In 2019, the CME Group Tour Championship will be a 60-player field (down from 80) and everyone in the that field will have a chance to win the largest winner’s check in the history of women’s golf: $1.5 million.
Gone will be the $1 million bonus awarded to the winner of the season-long Race to the CME Globe points race, which offered only three to five (and no more than 12) players who qualified for the season finale the chance to take home the cash. Starting next year, the points race will function simply as a Tour Championship qualifier, and if you’ve played well enough to make it into the top 60, you will be competing for a $5 million total purse, the same as the U.S. Women’s Open and more than double the tour average. According to Whan, “The second-place check for this tournament will be bigger than the winner’s check at some events.”
“What I want to do is get others thinking about the purses and hopefully they will go up,” Duffy said. “The economy has been going really well for a lot of people. The growth of the LPGA is up exponentially even compared to the PGA Tour. I want to be a leader. That’s what CME has done our entire career. We’re a leader and we want to be a little bit of a trailblazer. I said to Mike, ‘I want to take the prize money (up to $5 million), cut the field to 60 and pay a million and a half to the winner. I thought that was a much more interesting event.”
When Whan first came to the LPGA, his focus was not on raising purses. He wanted to fill the calendar and let market forces drive the purse numbers higher.

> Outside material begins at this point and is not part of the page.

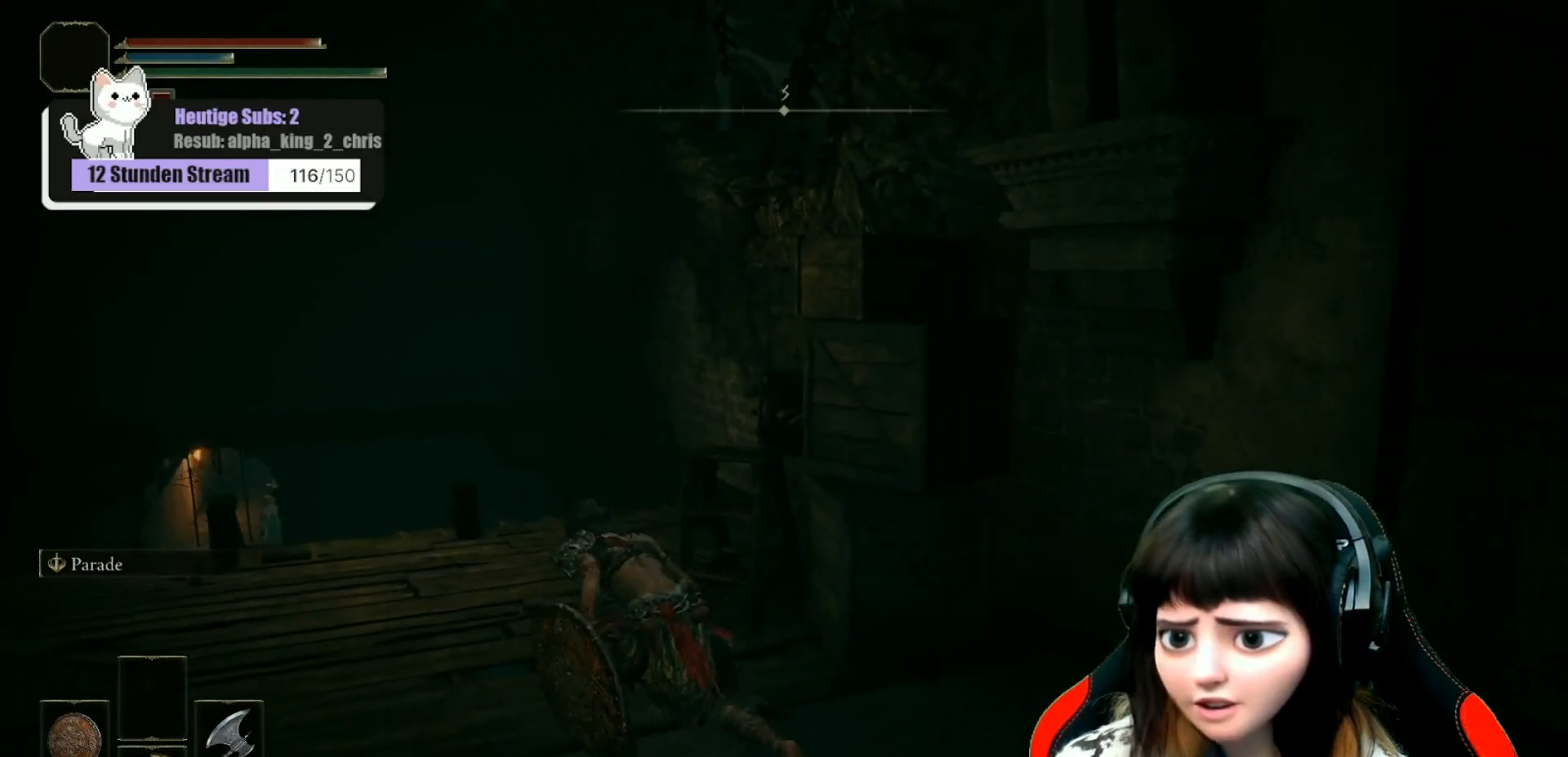
{"buttons": [], "left_stick": "up-left", "right_stick": "center", "events": []}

“I remember talking to my players the very first player meeting in 2010 and they were talking higher purses,” Whan said. “I said, ‘Higher purses don’t come because I make more phone calls or make more trips. Higher purses come when we build out a schedule and then there is competition to have the best field at each event.’
“People pay what they want to pay to have the best possible (value) proposition. When we were playing 22 times a year, it probably didn’t matter what your purse was. You were going to get a strong field. Now for the last four or five years we’ve built out. We’re at the schedule we’ve pretty much been at and we really don’t want any more events. And I think last year we had a third of our events had some sort of purse increase.
“So, flying back from Asia, looking at the LPGA stats and just seeing how many women made a million bucks or more: My first year we had two. Last year we had 17 or 18.
“If you’re one of the best, 50th, 60th, even 120th in the world in your sport, you shouldn’t need a rich uncle to help you cover travel expenses. This is an opportunity to say that, financially, ‘If I can make it to Naples and play good golf, I’m pretty secure, not just for this year but for next.’ It’s just a great opportunity.”